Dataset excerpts
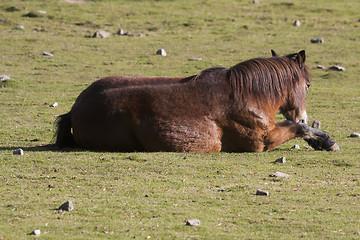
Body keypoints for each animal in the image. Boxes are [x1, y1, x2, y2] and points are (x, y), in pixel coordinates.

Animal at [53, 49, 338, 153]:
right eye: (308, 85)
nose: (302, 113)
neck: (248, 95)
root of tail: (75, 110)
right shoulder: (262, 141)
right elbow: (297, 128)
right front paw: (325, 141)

--

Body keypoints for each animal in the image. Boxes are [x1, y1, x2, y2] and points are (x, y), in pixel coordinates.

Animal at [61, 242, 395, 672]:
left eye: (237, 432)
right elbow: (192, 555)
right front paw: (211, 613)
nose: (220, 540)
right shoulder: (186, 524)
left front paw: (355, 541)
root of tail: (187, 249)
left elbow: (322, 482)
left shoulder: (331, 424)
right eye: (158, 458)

◆ Task directions ◆
Could you reproduce exactly the lines of the entries above, from the one with "right elbow: (192, 555)" through the one with "right eye: (158, 458)", and nothing else?

◆ Completed exercise ◆
right elbow: (192, 555)
right front paw: (211, 613)
nose: (220, 540)
right shoulder: (186, 524)
left front paw: (355, 541)
root of tail: (187, 249)
left elbow: (322, 482)
left shoulder: (331, 424)
right eye: (158, 458)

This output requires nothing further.